TODAY THERE ARE STILL MANY among the trade union brethren who have drunk from the socialist waters, and still crave further replenishment, even after the well has dried up.
            If those within the public sector were to be allowed the continuation of the present arrangement regarding their pensions and retirement, then such a reversal for the Coalition would mean little. But for the country such a continuance would spell disaster.
            The unions have been impressed by the flexibility of Cameron’s spine over such issues as the NHS. It reminds them of poor old Ted Heath, rather than Margaret Thatcher. It tells them that, if enough pressure is exerted, David Cameron (ever the second term prime minister) will seek an accommodation. This is why today our brothers are almost in celebratory mood before the Grand Day Out actually takes place.
            The unions, having once been the only hope for the working man, have become, because of much of their leadership, the agents of our nation’s decline. For by insisting that public sector employees continue to wield an economic advantage over those working within the private sector (whose taxes keep them in work), then, sooner or later both groups of workers will be at loggerheads.
            The continuance of the present arrangement  would prove financially irresponsible and disastrous for the coming generations. But trade union leaders are happily ignorant of such a concept as irresponsibility. But I hope the Coalition does not retreat yet again – for it may well prove to be its last.
           
IF WE WANT TO KNOW where this current tranche of union leadership will lead us; we need look no further than Greece. Over the weekend, the Greeks en-mass (as our unions’ hope will prove to be the case on June 30)  demonstrated against their government’s austerity measures.
            We in this country have, thankfully, avoided, up until now, Greece’s implosion because we rightly chose not to join the single currency.
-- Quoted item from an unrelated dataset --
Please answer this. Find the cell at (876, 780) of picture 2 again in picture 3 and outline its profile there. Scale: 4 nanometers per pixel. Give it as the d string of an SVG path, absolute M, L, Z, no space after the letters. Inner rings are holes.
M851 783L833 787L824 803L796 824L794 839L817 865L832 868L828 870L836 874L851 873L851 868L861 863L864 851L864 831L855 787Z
This sane act however, does not, it appears, stop our leaders from pouring further billions of British taxpayer’s money into Greece’s debt ridden country.
            But no doubt, our own union emperors feel invigorated by the events on the streets of Athens over the weekend. To them it must be like October 1917 in Russia all over again. They must feel once more that the Marxist dialectic has been rejuvenated as a presence in the making of modern history; instead of being a mere intellectual conjuring trick that engaged the concentration of those on the Left who wanted it to be true.